Speaking in Tokyo alongside her daughter Mei, she apologised for her actions.

Shigenobu said: "I feel strongly that I have finally come out alive.

"I have hurt innocent people I did not know by putting our struggles first.

"Although those were different times, I would like to take this opportunity to apologise deeply."

Fusako Shigenobu, co-founder of The Japanese Red Army.

The terror group was formed in 1971 and linked with Palestinian militants, took responsibility for several attacks including the takeover of the US Consulate in Kuala Lumpur, Malaysia, in 1975.

The Japanese Red Army is also reportedly said to be behind a 1972 machine-gun and grenade attack on the international airport near Tel Aviv, Israel.

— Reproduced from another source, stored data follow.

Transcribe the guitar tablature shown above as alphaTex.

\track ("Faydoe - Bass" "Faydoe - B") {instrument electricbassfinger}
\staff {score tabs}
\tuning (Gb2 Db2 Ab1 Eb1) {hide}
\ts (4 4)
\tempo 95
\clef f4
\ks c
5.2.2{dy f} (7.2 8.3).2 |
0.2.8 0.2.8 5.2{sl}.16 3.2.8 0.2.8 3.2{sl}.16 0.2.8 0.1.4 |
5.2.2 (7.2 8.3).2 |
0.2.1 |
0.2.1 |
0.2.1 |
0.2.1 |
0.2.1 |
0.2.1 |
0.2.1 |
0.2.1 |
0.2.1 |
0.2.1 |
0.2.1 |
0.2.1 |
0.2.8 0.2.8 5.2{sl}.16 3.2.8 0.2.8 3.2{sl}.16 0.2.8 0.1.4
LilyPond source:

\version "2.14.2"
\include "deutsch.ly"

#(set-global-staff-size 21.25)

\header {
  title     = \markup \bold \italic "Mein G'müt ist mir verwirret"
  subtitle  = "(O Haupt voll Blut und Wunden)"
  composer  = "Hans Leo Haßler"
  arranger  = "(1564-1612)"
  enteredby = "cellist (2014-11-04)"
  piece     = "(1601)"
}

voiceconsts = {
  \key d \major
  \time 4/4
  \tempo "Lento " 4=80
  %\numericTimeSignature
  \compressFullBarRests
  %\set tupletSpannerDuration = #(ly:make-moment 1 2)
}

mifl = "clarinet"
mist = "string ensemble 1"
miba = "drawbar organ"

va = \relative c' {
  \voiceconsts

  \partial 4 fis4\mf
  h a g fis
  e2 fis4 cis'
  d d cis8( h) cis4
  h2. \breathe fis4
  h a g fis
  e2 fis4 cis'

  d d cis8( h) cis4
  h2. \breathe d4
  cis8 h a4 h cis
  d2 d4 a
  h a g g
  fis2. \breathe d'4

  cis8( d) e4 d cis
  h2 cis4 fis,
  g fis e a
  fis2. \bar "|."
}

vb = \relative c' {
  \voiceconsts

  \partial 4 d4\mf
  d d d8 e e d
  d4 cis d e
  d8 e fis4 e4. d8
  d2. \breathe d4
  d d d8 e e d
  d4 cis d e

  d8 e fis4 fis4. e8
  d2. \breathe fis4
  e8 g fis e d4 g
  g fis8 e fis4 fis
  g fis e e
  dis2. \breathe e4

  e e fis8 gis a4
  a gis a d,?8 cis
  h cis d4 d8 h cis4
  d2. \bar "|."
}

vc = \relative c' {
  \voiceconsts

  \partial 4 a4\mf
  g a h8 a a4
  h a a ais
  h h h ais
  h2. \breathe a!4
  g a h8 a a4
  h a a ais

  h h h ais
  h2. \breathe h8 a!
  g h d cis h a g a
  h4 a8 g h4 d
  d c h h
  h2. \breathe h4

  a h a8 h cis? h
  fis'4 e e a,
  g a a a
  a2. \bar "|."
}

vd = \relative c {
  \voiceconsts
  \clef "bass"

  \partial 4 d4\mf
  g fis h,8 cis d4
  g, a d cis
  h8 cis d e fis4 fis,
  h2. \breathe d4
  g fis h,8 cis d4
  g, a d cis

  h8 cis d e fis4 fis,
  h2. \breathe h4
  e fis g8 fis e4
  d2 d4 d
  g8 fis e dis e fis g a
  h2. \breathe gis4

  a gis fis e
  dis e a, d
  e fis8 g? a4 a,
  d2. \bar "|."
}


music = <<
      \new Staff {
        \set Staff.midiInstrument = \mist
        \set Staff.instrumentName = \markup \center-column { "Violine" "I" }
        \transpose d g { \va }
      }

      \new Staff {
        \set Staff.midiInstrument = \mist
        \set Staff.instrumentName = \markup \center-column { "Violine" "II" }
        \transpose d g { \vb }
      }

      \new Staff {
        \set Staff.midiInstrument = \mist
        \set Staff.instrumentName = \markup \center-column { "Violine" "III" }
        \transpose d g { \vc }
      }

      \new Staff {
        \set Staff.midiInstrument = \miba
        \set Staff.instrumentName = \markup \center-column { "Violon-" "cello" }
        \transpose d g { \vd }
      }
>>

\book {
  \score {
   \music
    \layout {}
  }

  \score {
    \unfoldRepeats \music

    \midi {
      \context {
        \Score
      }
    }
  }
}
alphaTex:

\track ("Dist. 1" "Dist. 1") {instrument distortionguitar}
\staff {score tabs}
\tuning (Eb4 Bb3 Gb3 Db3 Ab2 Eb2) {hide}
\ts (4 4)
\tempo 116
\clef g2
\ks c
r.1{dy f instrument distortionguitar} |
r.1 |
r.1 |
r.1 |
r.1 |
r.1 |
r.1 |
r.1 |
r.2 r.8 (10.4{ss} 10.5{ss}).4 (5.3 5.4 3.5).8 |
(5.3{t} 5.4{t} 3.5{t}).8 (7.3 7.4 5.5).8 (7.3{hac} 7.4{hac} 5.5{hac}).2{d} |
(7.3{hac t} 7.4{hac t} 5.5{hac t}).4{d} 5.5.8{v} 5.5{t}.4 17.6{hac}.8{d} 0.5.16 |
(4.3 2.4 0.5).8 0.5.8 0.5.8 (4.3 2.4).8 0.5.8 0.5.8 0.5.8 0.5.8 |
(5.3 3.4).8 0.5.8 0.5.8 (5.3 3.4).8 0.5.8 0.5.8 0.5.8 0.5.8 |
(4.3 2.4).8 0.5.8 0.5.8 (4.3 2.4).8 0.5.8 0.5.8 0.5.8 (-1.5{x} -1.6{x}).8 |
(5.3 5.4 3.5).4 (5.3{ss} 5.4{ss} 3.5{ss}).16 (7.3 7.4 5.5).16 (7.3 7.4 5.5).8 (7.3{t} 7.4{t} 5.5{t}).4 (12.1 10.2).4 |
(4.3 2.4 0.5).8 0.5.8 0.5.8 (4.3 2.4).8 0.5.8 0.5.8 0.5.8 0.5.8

28 people were killed, including two terrorists, while dozens more were injured.

Shigenobu, although helped orchestrate, was not physically present in the attacks. 

A year after her arrest, she declared the group dissolved.

Japanese media reports Shigenobu had undergone surgery for cancer during her incarceration.

However, Kozo Okamoto, who was arrested in the Israeli airport attack, along with several other members of the group, are still wanted by police.

Okamoto, although reportedly now lives Lebanon, was released in 1985 in a prisoner exchange between Israeli and Palestinian forces. 

In February, Tokyo police also announced that some members of the Japanese Red Army are still wanted for their alleged role in the 1970s and 1980s terror attacks, as reported in The Mainichi.

They released a video with mock-up images of the aging militants that warned the 'case' was not over yet.

“Japanese Red Army members are still on the run and they may live somewhere near you,” the video warns.

The video was produced by the police's public security department and was released on social media.

The footage was even also being played on billboards in downtown Tokyo, while authorities have also put up conventional posters in train stations and other public locations.

The mock up photos show how they might appear aged in their 70s.